» Directions: Find all lines in the listing that include the word "Example", then copy them.

» Information provided:
□ □ □ □ □
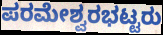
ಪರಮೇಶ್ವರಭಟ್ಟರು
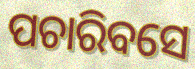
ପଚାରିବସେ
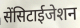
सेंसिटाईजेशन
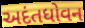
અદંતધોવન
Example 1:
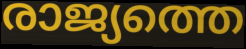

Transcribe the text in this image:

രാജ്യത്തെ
□ □ □ □ □
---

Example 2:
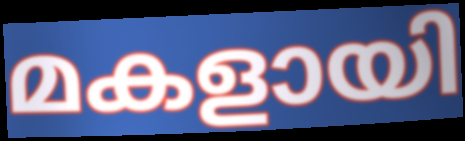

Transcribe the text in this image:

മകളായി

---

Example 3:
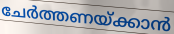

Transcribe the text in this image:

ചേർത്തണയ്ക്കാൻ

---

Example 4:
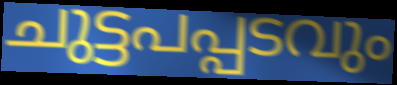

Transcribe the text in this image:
□ □ □ □ □
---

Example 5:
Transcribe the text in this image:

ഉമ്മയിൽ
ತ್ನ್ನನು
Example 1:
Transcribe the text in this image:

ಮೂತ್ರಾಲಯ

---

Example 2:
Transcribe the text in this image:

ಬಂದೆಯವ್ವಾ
□ □ □ □ □
» Reply to the task:
Example 1:
Example 2:
Example 3:
Example 4:
Example 5:
Example 1:
Example 2:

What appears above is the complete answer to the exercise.